Sarama drew attention to a different brand of ledgers after Saturday's win, ones that could inch toward the more sustainable. Taking a page from British association football, Sarama noted that certain stats suggest that his squad doesn't skip cardio day.

"We're leading the W in sprint speed, de-cel speed, intensity metrics, and jumps," the Surrey native noted. "I think a lot of that is why we have to be specific with our rotations ... It's incredible, the drop-off between us and the second team. It's insane with the numbers.

"Typically, what you see [in] those performance metrics, you see a gradual decline throughout the game. What we've found is, just through the great job our performance team is doing, when we get to that fourth quarter, there's much less of a decline than what the average trend would be in the league. So we're going to keep doubling down on what we're doing in the performance, analytics space, and I think it's really helping us."

It's part of a plucky, if not pesky, brand of basketball that has come to define Portland's early endeavors.

Fire Thriving as Underdogs

Upon being plucked from the ranks of the unprotected, de facto Fire franchise face Bridget Carleton firmly declared that the new group wanted to be nothing if not "annoying" in their first trek forward, which was met with doubt after assembling the seasoned sets. That moniker has proven true ... at least outside of the Pacific Northwest ... in the very early going.
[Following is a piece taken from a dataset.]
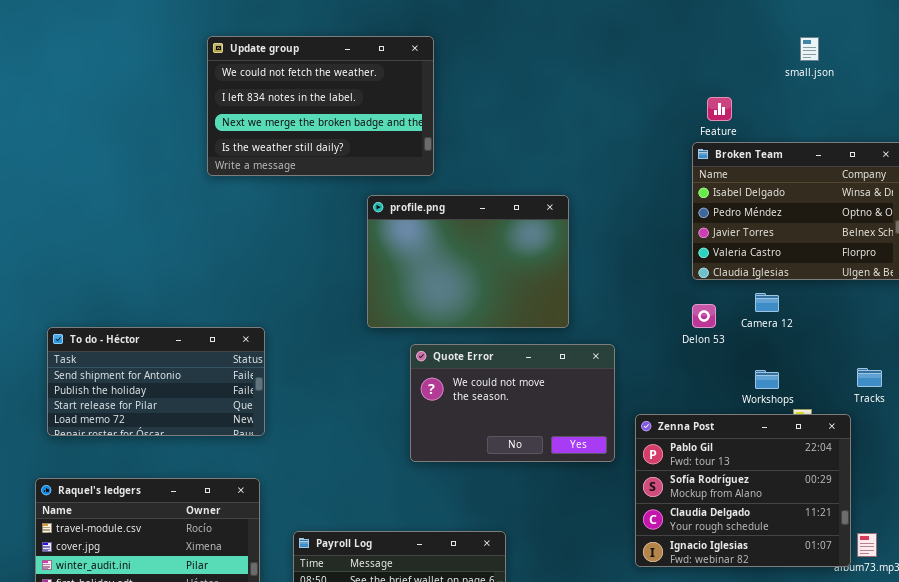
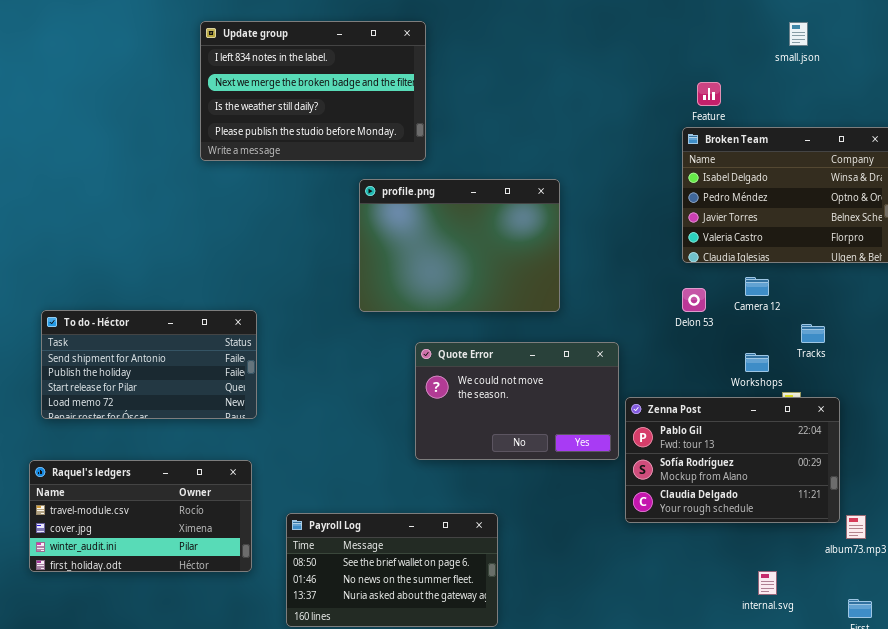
Update group: [207,36,434,176] -> [200,21,426,161], scrolled down 1 row
Quote Error: [410,344,615,462] -> [415,342,619,460], moved
Tracks: [857,368,882,387] -> [801,324,825,343], moved
Zenna Post: [635,414,851,567] -> [625,397,840,523], resized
"We're a bunch of overlooked players, and I think we all have a chip on our shoulder," an emotional Gustafson analyzed after Saturday's win. "I've really never been respected as a basketball player until I've gotten here. So I'm thankful for this team, this organization. They really believe in me ... Just belief in each other and they really try to play to each other's strengths. The coaches see everybody's strengths, and they see what we can each improve on every single day in practices, so, yeah, just grateful."

If anything, Portland displayed that it could recover well from a prominent loss. Flushing the Fever came less than 24 hours after the Fire dropped an 86-66 decision to the Atlanta Dream.

Ironically enough, the Fire puts their scorching start on the line against their sisters in recent expansion on Tuesday. Commissioner's Cup group play opens in the Bay Area against the aforementioned Valkyries (7 p.m. PT, Rose City SportsNet).